◆ What to do:
If a line in the entries below includes "oder", pick it out and copy it.

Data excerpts
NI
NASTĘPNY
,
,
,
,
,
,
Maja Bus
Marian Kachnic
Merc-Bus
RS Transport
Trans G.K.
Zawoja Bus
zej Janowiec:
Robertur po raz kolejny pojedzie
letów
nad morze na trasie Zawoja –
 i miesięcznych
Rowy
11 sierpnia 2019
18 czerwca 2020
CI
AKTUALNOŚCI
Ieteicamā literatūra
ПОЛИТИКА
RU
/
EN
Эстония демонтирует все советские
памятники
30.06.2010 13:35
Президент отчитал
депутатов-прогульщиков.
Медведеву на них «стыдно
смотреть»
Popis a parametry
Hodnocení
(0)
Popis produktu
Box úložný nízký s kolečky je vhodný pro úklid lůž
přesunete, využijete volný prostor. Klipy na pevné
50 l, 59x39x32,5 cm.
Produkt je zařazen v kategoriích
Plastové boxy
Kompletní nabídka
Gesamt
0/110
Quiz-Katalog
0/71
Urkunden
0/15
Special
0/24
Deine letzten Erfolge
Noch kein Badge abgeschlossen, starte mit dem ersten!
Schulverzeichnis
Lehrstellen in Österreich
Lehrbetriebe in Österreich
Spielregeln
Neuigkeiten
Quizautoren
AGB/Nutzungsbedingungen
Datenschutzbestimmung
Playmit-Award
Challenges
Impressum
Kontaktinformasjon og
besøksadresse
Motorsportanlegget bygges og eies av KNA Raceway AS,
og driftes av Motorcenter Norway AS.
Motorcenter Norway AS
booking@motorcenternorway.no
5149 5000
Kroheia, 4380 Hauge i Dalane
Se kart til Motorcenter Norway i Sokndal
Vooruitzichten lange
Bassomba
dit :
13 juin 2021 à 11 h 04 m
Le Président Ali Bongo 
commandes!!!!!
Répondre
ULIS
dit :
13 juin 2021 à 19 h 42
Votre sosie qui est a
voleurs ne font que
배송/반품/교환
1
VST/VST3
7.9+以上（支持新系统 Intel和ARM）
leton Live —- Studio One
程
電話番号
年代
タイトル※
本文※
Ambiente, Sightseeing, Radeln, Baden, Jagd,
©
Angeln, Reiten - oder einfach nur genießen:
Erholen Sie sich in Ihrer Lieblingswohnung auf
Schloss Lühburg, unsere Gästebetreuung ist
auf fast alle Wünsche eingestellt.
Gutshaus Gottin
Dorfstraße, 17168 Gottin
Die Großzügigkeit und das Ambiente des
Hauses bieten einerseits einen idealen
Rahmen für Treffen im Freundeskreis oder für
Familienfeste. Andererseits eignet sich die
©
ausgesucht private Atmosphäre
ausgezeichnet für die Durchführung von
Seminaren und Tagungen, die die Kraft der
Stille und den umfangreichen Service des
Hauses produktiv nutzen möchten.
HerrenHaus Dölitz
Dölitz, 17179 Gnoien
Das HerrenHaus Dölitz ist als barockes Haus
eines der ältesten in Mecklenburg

--

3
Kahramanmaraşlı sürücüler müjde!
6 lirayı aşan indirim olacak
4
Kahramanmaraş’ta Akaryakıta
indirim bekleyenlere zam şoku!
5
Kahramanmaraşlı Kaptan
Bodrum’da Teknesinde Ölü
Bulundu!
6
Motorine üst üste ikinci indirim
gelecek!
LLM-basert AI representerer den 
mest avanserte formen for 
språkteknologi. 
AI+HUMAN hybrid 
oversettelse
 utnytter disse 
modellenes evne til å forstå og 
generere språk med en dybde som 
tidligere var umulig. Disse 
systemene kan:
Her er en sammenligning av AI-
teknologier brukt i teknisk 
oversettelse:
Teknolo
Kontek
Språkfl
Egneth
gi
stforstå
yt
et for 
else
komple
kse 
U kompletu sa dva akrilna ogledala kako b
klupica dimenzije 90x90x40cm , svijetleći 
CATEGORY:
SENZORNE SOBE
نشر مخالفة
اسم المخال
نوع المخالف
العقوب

◆ Task result:
Angeln, Reiten - oder einfach nur genießen:
Rahmen für Treffen im Freundeskreis oder für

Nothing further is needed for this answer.